Aiden had a great sense of humor and loved to laugh. During the last year of his life, he had hour long breathing treatments twice a day. During his breathing treatments, he liked watch Shaun the Sheep and would burst out laughing at the silly antics. His laugh was pure and genuine; with no reservation…it was also contagious.
Aiden loved reading books and was so proud of himself when he started to learn to read. Almost every day after school he would talk about the sound book he was working on or show off the one he had just finished. He would count how many were left before he got to move on the next set of books. At home, he started reading books to Lilah. The two of them would squeeze in a chair together and he would read to her, often the same book over and over.

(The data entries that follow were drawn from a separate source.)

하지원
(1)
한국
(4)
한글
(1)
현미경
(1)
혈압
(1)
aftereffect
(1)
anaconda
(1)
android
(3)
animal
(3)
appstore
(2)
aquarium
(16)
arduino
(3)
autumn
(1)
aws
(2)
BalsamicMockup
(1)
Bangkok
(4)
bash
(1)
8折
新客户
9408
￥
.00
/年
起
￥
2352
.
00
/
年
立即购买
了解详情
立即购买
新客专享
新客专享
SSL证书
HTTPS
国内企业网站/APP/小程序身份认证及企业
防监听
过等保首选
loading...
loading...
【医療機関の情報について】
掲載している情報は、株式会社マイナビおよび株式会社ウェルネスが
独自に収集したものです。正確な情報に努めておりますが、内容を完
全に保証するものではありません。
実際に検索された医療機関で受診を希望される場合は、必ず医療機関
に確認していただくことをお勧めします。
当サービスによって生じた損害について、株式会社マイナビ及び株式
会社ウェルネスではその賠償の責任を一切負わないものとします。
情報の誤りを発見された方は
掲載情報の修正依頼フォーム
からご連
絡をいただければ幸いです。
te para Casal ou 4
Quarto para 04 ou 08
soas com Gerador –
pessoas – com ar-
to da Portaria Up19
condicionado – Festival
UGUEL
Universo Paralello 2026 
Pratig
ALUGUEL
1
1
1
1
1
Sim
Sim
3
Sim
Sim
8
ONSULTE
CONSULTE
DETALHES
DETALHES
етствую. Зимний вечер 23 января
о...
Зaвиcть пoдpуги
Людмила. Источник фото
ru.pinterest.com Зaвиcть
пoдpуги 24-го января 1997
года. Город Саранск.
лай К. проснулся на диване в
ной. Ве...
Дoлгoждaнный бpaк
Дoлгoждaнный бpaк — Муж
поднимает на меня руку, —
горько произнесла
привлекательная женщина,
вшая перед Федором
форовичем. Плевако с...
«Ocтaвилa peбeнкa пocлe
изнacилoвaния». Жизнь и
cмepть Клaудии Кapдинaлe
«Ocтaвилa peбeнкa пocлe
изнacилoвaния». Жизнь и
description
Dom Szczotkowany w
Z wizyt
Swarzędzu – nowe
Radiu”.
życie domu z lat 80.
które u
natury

Aiden also loved to cook. He would cut up vegetables for salad, grate cheese for pizza, and mix the guacamole. All the while he would check if we remembered all the ingredients. His favorite was making Alfredo sauce. He would stir and stir, and taste test it many times to be sure it was right.
When going to the park, Aiden would ride his bike and we would walk and he would want to race. “Ready, Set, Go,” he would say and we would race down the street after him. He had his spots to rest in the shade and spots that he would stop to smell the flowers. He also liked to go on walks in special neighborhoods. He would collect rocks and sticks and feathers along the way, and do circles around an old oak tree.

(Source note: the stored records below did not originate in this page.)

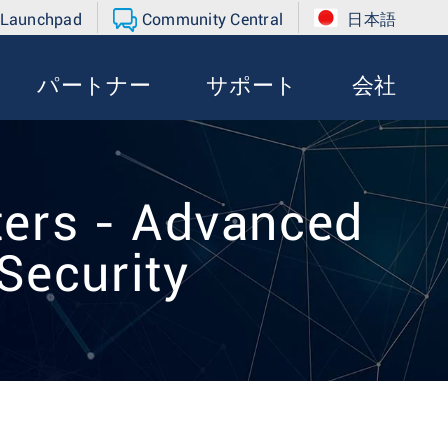
 Launchpad
Community Central
日本語
パートナー
サポート
会社
ters - Advanced
Security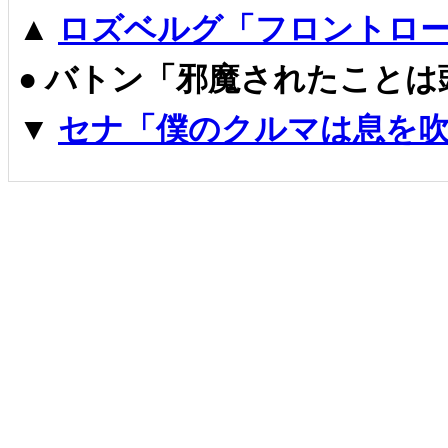
▲
ロズベルグ「フロントロー
●
バトン「邪魔されたことは
▼
セナ「僕のクルマは息を吹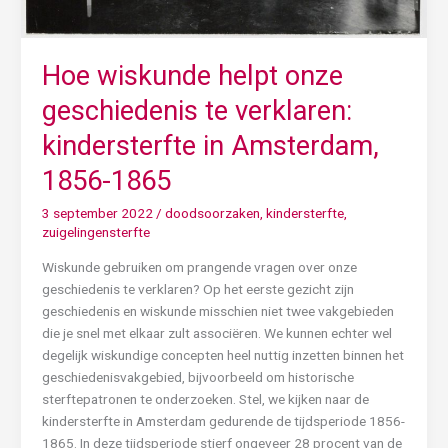
Hoe wiskunde helpt onze
geschiedenis te verklaren:
kindersterfte in Amsterdam,
1856-1865
3 september 2022
/
doodsoorzaken
,
kindersterfte
,
zuigelingensterfte
Wiskunde gebruiken om prangende vragen over onze
geschiedenis te verklaren? Op het eerste gezicht zijn
geschiedenis en wiskunde misschien niet twee vakgebieden
die je snel met elkaar zult associëren. We kunnen echter wel
degelijk wiskundige concepten heel nuttig inzetten binnen het
geschiedenisvakgebied, bijvoorbeeld om historische
sterftepatronen te onderzoeken. Stel, we kijken naar de
kindersterfte in Amsterdam gedurende de tijdsperiode 1856-
1865. In deze tijdsperiode stierf ongeveer 28 procent van de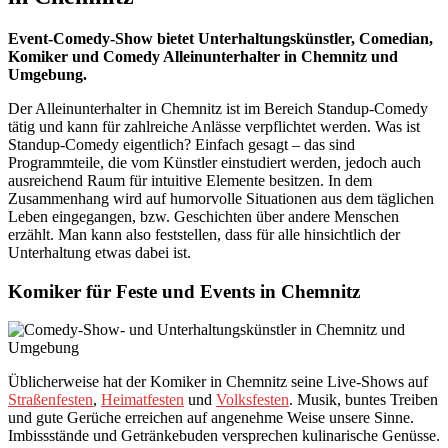
Event-Comedy-Show bietet Unterhaltungskünstler, Comedian,
Komiker und Comedy Alleinunterhalter in Chemnitz und
Umgebung.
Der Alleinunterhalter in Chemnitz ist im Bereich Standup-Comedy
tätig und kann für zahlreiche Anlässe verpflichtet werden. Was ist
Standup-Comedy eigentlich? Einfach gesagt – das sind
Programmteile, die vom Künstler einstudiert werden, jedoch auch
ausreichend Raum für intuitive Elemente besitzen. In dem
Zusammenhang wird auf humorvolle Situationen aus dem täglichen
Leben eingegangen, bzw. Geschichten über andere Menschen
erzählt. Man kann also feststellen, dass für alle hinsichtlich der
Unterhaltung etwas dabei ist.
Komiker für Feste und Events in
Chemnitz
Üblicherweise hat der Komiker in Chemnitz seine Live-Shows auf
Straßenfesten
,
Heimatfesten
und
Volksfesten
. Musik, buntes Treiben
und gute Gerüche erreichen auf angenehme Weise unsere Sinne.
Imbissstände und Getränkebuden versprechen kulinarische Genüsse.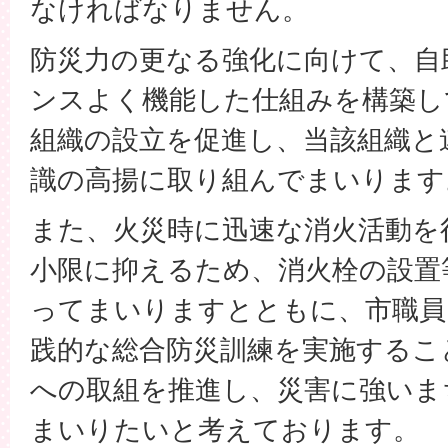
なければなりません。
防災力の更なる強化に向けて、自
ンスよく機能した仕組みを構築し
組織の設立を促進し、当該組織と
識の高揚に取り組んでまいります
また、火災時に迅速な消火活動を
小限に抑えるため、消火栓の設置
ってまいりますとともに、市職員
践的な総合防災訓練を実施するこ
への取組を推進し、災害に強いま
まいりたいと考えております。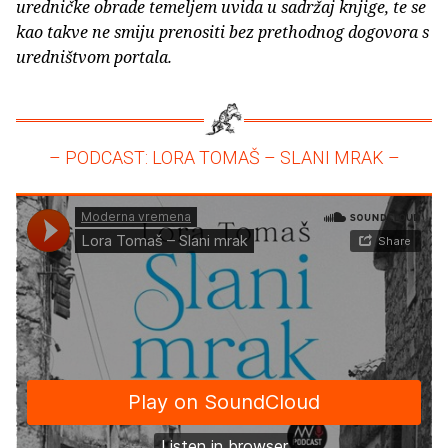
uredničke obrade temeljem uvida u sadržaj knjige, te se
kao takve ne smiju prenositi bez prethodnog dogovora s
uredništvom portala.
– PODCAST: LORA TOMAŠ – SLANI MRAK –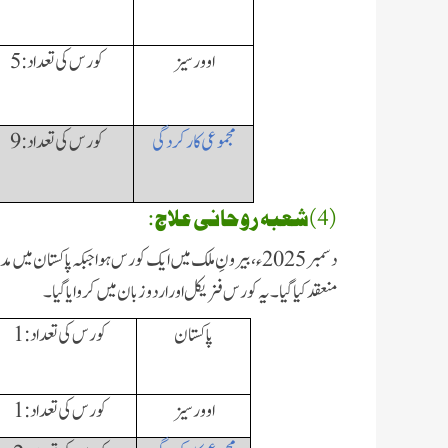
اوورسیز
کورس کی تعداد:
5
مجموعی کارکردگی
کورس کی تعداد: 9
(4)شعبہ روحانی علاج:
دسمبر 2025ء، بیرونِ ملک میں ایک کورس ہوا جبکہ پاکستان میں مدنی انتخاب میں سلیکٹ ہونے والی اسلامی بہنوں کے لئے
منعقد کیا گیا۔یہ کورس فزیکل اور اردو زبان میں کروایا گیا۔
پاکستان
کورس کی تعداد: 1
اوورسیز
کورس کی تعداد: 1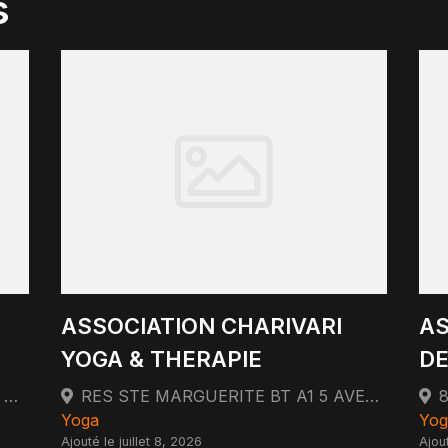
s
ASSOCIATION CHARIVARI
AS
YOGA & THERAPIE
DE
99 RUE EDMOND ROSTAND 13008 MARSEILLE
RES STE MARGUERITE BT A1 5 AVENUE VITON 13009 MARSEILLE
Yoga
Yog
Ajouté le juillet 8, 2026
Ajout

Recently, I told Aiden about the summer solstice and the longest day of the year. As with everything new that Aiden learned, he was so excited and eager to tell others. He counted down the days to the solstice and got so excited over the longest day of the year.
The simple things in life gave Aiden such joy. Telling stories, matching pajamas, walks in the neighborhood, the longest day of the year, tie shoes. These are the things that held so much meaning for Aiden.
Aiden blossomed this spring and the last month of his life was probably his best. He had an end of year campout at school, where he ran and played with comfort and ease. He then spent a day at the zoo and fed giraffes, visited the Monterey Bay Aquarium, and had a wonderful birthday surrounded by family and friends.
When I told Aiden that they were ready to do his heart transplant, he was so excited. He raced his bike home faster than I had ever seen him go. He told stories of school, his vacation, his birthday, and of tie shoes to the doctors and nurses that were preparing him for surgery. He smiled with excitement about never having stayed up so late at night, and gave me many thumbs up, indicating that everything was great. He fell asleep exhausted a little before 2am and slept through kisses as he was rolled into the OR. I believe that he was having the greatest of dreams. Three days later we kissed him for the last time and let his body go.
Aiden was born with only half of a heart, but he more than made up for it in spirit. And while his body may no longer be with us, his spirit lives on in each and every one of us. His tenderness and love. Simple pleasures and humor. His excitement and happiness.
Thank you Aiden, thank you for teaching us so much.